Elaine Schock (publiciste, 1987 – 1994, 2007) :
Je ne pense pas qu'il y ait eu une quelconque sorte d'auto-sabotage conscient avecSNLet déchirer la photo du pape. Elle était censée faire une chanson intitulée « Scarlet Ribbons », mais pendant la répétition générale, elle m'a dit qu'elle voulait faire la chanson de Bob Marley « War ».SNL» a accepté, et pendant la répétition, elle a montré cette belle photo d'un bébé. Elle n'a pas dit : « Combattez le véritable ennemi », comme elle a fini par le dire en direct. Pour le moment, la caméra savait qu'il fallait conserver cette photo du bébé.

Jim Downey (ancienSNLscénariste/producteur en chef) :
J'étais une grande fan de Sinéad, donc j'étais là, devant elle, lorsqu'elle s'est produite ce soir-là. Après avoir déchiré la photo, il n’y avait juste… rien. Il n’y a pas eu de panique. C'était un peu comme : « Wow. Hein. C'était bizarre. Je ne me souviens pas que Lorne ait paniqué. J’ai été élevé dans la religion catholique et cela ne m’a pas vraiment offensé. Nous n'avons pas réédité pour la Côte Ouest, ce que nous aurions pu faire, et avons utilisé la version répétition générale. Personne ne s’arrachait les cheveux ou quoi que ce soit.

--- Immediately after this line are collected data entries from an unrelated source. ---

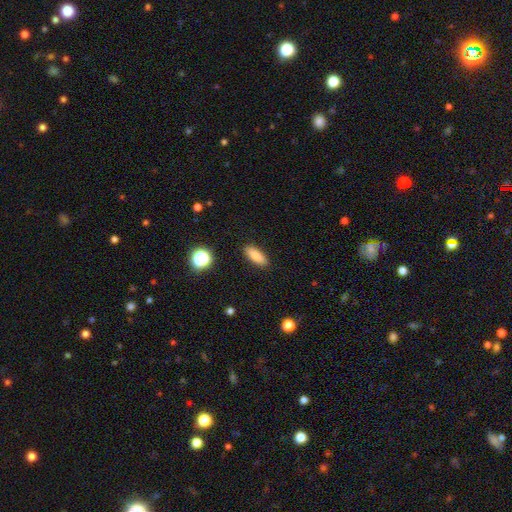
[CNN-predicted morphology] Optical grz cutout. It shows a smooth galaxy with no disk features (82%) that is in between round and cigar-shaped (64%). Merging: none (90%).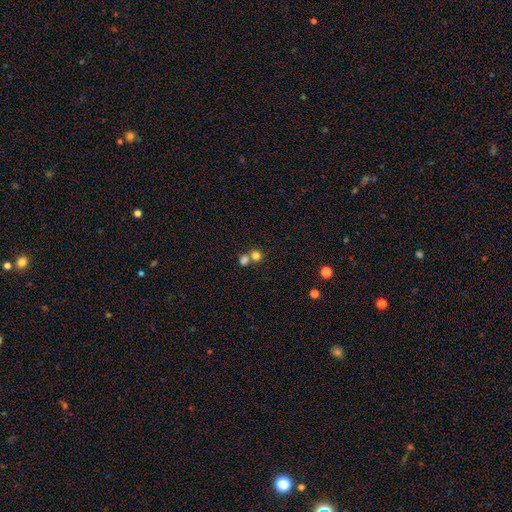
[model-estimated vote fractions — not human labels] This appears to be a smooth galaxy with no disk features (78%) that is round (85%). Merging: none (47%).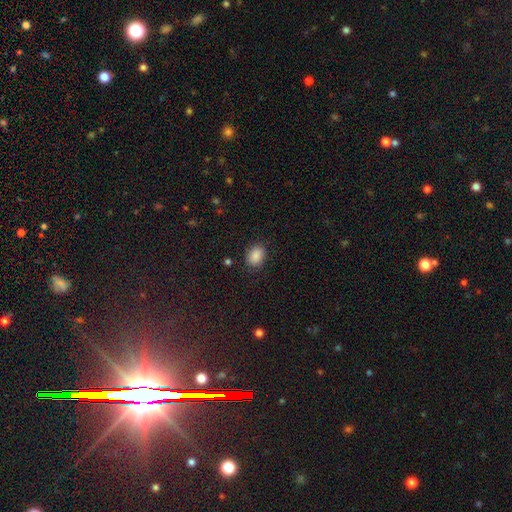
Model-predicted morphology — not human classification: Overall: smooth (87%). How rounded: in between (68%; round 31%). Merging: none (84%).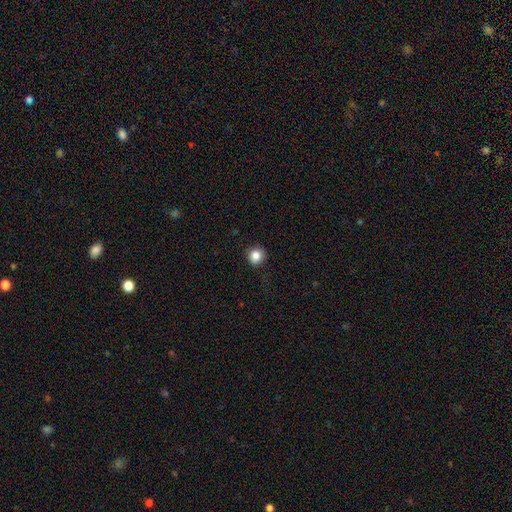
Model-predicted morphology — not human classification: Smooth or featured: smooth — 85% (star or artifact — 10%)
How rounded: round — 91% (in between — 8%)
Merging: none — 88% (minor disturbance — 9%)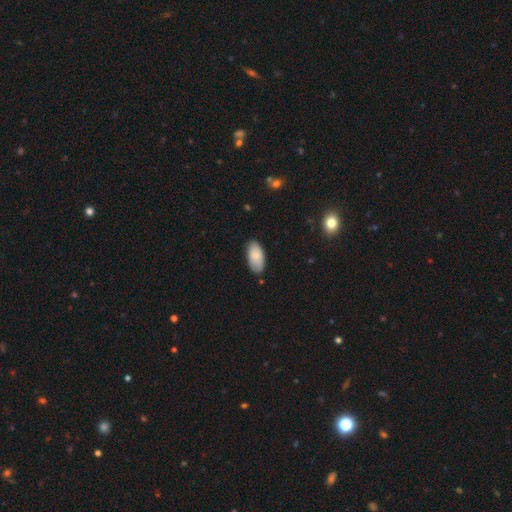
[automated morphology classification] smooth_or_featured: smooth (p=0.85) [alt: featured or disk p=0.08]
how_rounded: in between (p=0.94) [alt: cigar-shaped p=0.04]
merging: none (p=0.82) [alt: minor disturbance p=0.14]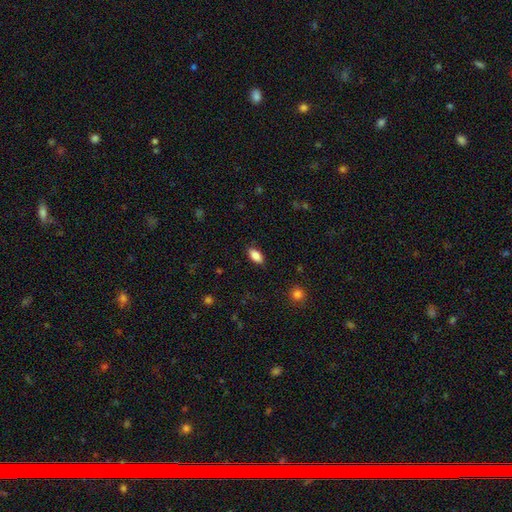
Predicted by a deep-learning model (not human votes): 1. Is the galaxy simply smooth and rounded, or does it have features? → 87% smooth, 8% star or artifact, 6% featured or disk.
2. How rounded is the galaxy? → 91% in between, 6% cigar-shaped, 3% round.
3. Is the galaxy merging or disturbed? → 87% none, 10% minor disturbance, 2% major disturbance, 1% merger.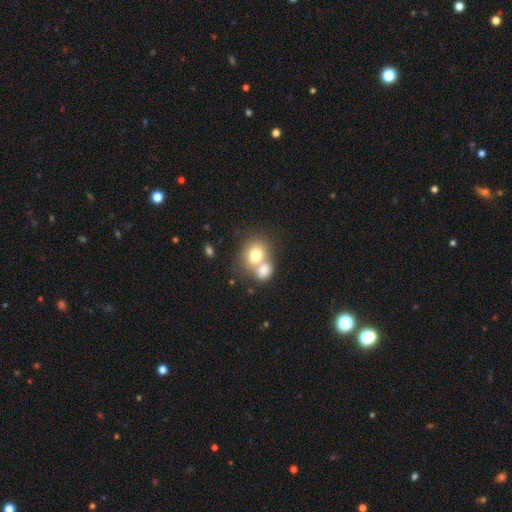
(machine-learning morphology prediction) Smooth or featured?
  - smooth: 75% *
  - featured or disk: 15%
  - star or artifact: 9%
How rounded?
  - round: 58% *
  - in between: 41%
  - cigar-shaped: 1%
Merging?
  - merger: 59% *
  - none: 30%
  - minor disturbance: 8%
  - major disturbance: 4%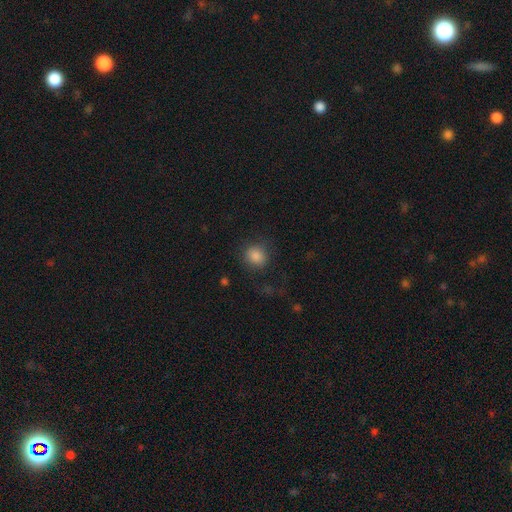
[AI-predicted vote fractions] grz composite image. It shows a smooth galaxy with no disk features (84%) that is round (81%). Merging: none (77%).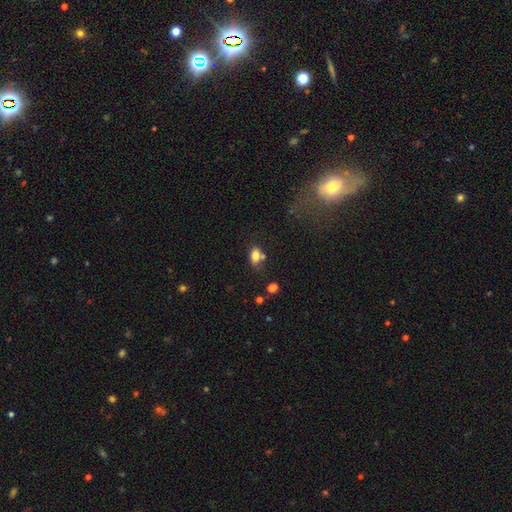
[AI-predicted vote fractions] Smooth or featured? Predicted: smooth (p=0.79). How rounded? Predicted: in between (p=0.82). Merging? Predicted: none (p=0.57).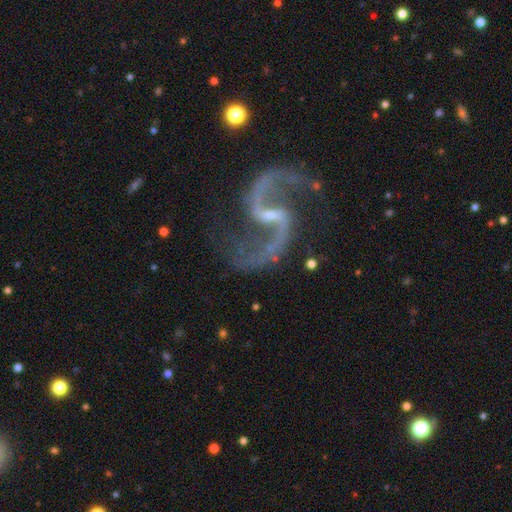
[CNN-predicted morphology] Q: Smooth or featured?
A: featured or disk (94%); runner-up: star or artifact (5%)
Q: Edge-on disk?
A: no (98%); runner-up: yes (2%)
Q: Bar?
A: weak (49%); runner-up: strong (28%)
Q: Spiral arms?
A: yes (98%); runner-up: no (2%)
Q: Spiral winding?
A: loose (62%); runner-up: medium (32%)
Q: Spiral arm count?
A: 2 (95%); runner-up: can't tell (1%)
Q: Bulge size?
A: small (73%); runner-up: none (13%)
Q: Merging?
A: none (78%); runner-up: minor disturbance (13%)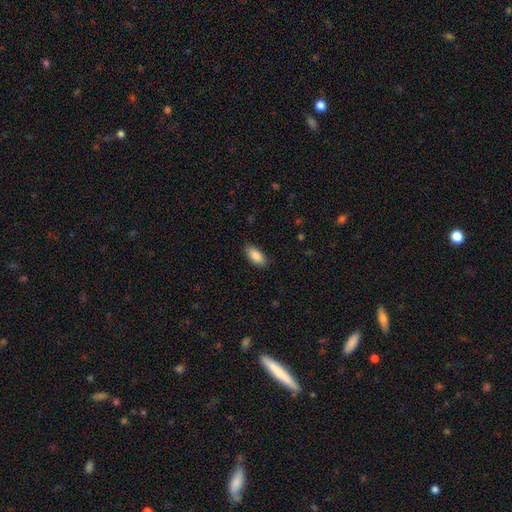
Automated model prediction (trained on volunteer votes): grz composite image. It shows a smooth galaxy with no disk features (87%) that is in between round and cigar-shaped (89%). Merging: none (86%).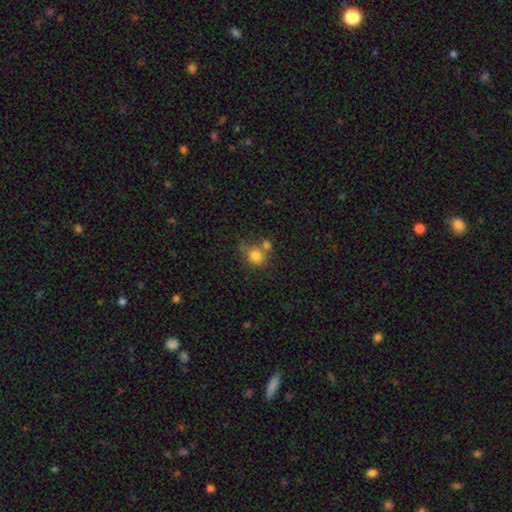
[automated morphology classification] smooth 79%, star or artifact 11%, featured or disk 10%. Down the decision tree: how rounded — round (75%); merging — none (42%).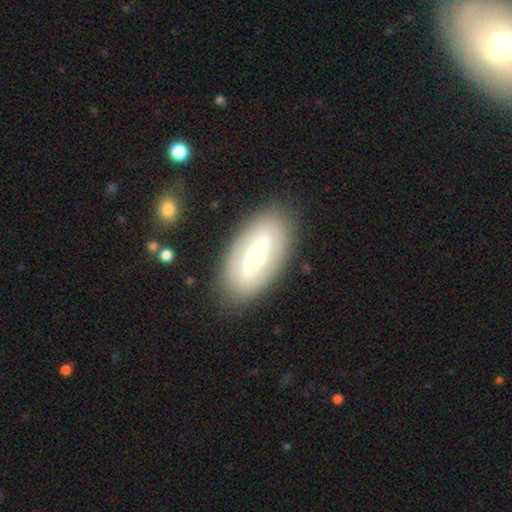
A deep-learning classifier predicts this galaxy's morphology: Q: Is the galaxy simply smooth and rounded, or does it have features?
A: featured or disk — 62%.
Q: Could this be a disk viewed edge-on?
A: no — 86%.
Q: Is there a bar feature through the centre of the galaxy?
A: strong — 50%.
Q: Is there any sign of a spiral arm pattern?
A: no — 52%.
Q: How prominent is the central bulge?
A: small — 47%.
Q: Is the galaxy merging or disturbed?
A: none — 85%.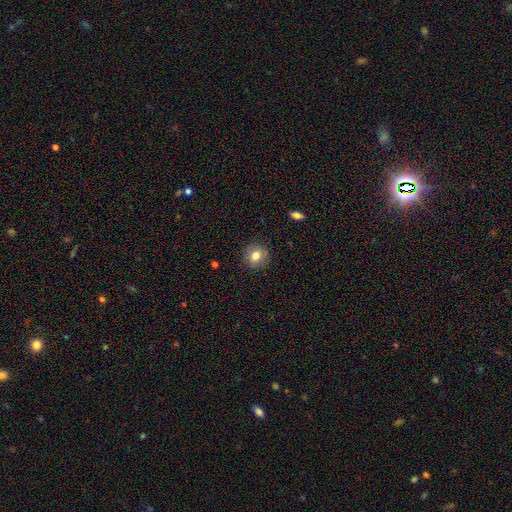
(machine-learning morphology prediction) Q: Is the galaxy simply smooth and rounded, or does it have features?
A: smooth — 81%.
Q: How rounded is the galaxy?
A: round — 89%.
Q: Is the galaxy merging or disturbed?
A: none — 90%.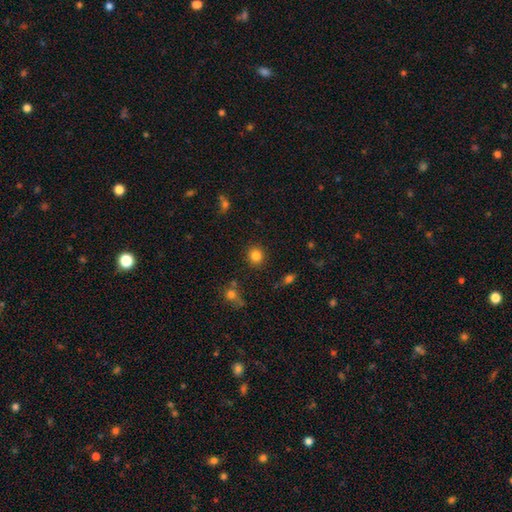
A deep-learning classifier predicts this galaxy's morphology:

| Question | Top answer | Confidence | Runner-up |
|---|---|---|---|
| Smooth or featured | smooth | 84% | star or artifact (11%) |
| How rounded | round | 87% | in between (12%) |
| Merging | none | 89% | minor disturbance (6%) |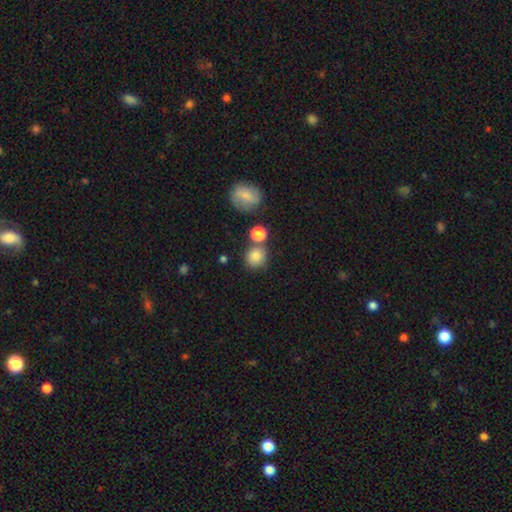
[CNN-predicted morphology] Smooth or featured?
  - smooth: 80% *
  - star or artifact: 11%
  - featured or disk: 9%
How rounded?
  - round: 86% *
  - in between: 13%
  - cigar-shaped: 1%
Merging?
  - none: 67% *
  - merger: 18%
  - minor disturbance: 11%
  - major disturbance: 4%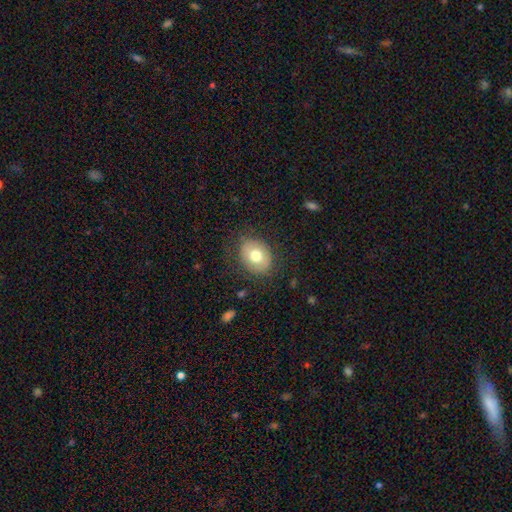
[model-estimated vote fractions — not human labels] Smooth or featured: smooth — 72% (featured or disk — 20%)
How rounded: in between — 54% (round — 45%)
Merging: none — 81% (minor disturbance — 13%)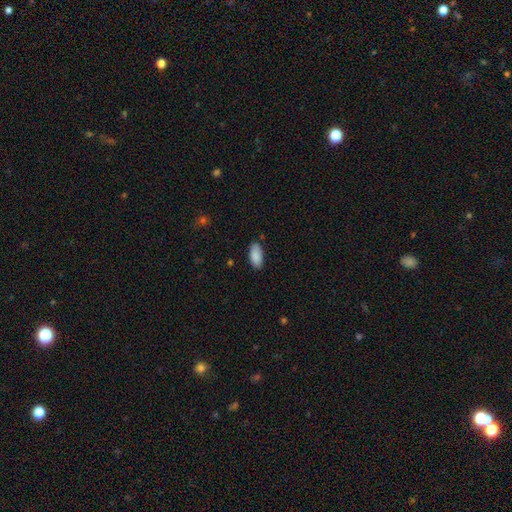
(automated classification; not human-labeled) The model was most divided on "merging": none: 84%, minor disturbance: 13%, major disturbance: 2%, merger: 1%. More confident: how rounded — in between (91%); smooth or featured — smooth (89%).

Je n'ai pas compris son message, ce qui, je pense, était le principal problème. Le scandale de la maltraitance des enfants dans l'Église catholique d'Irlande était peut-être un problème majeur à cette époque, mais en 1992, je ne me souviens pas que ce soit un problème majeur aux États-Unis. C’est quelque chose qui s’est déroulé sur des décennies. Donc, de notre côté, c’était surtout de la confusion.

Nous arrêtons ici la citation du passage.